Отношения с командиром корпуса у Сергеевского хоть и улучшились, но полного контакта и взаимопонимания по-прежнему не было. Препятствовал совершенно противоположный начальственному взгляд на тактику ведения боевых действий. К тому же сюда примешивался упрямый формализм Бориса, его приверженность установленной субординации. Плевать он хотел на взаимные претензии генералов, не считая себя вправе игнорировать Огородникова, своего непосредственного начальника. Что до Бринкена, тот вообще не желал иметь с Огородниковым никаких дел, хотя вслух этого и не говорил.
Впрочем, недостаток взаимопонимания с руководством ни в коей мере не мешал Борису заниматься своими прямыми обязанностями. Основным из них был опрос пленных, который давал много ценной информации для разведки. Их приводили в штаб довольно большими группами, так что работы хватало.
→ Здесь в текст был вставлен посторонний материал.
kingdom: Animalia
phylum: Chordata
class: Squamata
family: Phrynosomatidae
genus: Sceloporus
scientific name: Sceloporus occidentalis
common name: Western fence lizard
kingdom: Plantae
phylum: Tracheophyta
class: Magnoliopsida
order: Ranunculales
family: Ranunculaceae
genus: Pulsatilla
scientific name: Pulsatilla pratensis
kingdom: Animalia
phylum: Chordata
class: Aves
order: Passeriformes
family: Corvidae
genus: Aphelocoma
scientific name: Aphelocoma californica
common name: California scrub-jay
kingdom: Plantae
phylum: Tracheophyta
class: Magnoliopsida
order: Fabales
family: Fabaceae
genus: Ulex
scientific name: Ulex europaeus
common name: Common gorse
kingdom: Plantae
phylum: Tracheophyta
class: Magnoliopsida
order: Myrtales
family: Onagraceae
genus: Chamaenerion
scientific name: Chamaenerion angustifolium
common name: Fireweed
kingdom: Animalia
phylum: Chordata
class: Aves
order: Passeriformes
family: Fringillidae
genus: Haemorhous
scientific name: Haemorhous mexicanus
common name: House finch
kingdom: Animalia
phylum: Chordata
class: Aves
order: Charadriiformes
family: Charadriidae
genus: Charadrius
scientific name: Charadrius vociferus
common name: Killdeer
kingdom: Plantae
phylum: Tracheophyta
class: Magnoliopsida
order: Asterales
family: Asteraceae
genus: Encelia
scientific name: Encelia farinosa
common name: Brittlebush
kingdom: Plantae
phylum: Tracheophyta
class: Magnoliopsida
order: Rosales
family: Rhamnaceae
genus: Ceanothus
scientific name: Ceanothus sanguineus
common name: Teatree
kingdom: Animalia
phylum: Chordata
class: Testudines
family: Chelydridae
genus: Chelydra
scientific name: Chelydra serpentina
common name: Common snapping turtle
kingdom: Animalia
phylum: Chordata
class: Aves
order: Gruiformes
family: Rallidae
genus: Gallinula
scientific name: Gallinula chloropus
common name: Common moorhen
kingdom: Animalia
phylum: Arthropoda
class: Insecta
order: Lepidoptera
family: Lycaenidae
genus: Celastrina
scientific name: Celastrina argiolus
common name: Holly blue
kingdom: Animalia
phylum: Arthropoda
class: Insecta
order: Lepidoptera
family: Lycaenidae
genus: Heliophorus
Солдаты самых разных родов войск, все они были на удивление откровенны, давая совершенно точные и правдивые показания, нисколько не пытаясь лукавить. Поначалу это сильно удивляло Бориса, но впоследствии он разгадал, похоже, самый большой военный секрет Германии. Просто-напросто каждый опрошенный им пленный безумно гордился тем, что владеет кое-какой информацией и может с точностью доложить ее «господину капитану». Не раз и не два слышал Сергеевский от немцев: «Германский солдат знает все, что должен знать солдат» или «германский солдат не может лгать офицеру». И неважно, из какой армии этот офицер, пусть даже русский. Вот и выкладывали плененные враги все, что могли рассказать. Причем безо всякого принуждения. Да здравствует принципиальная добросовестность германцев!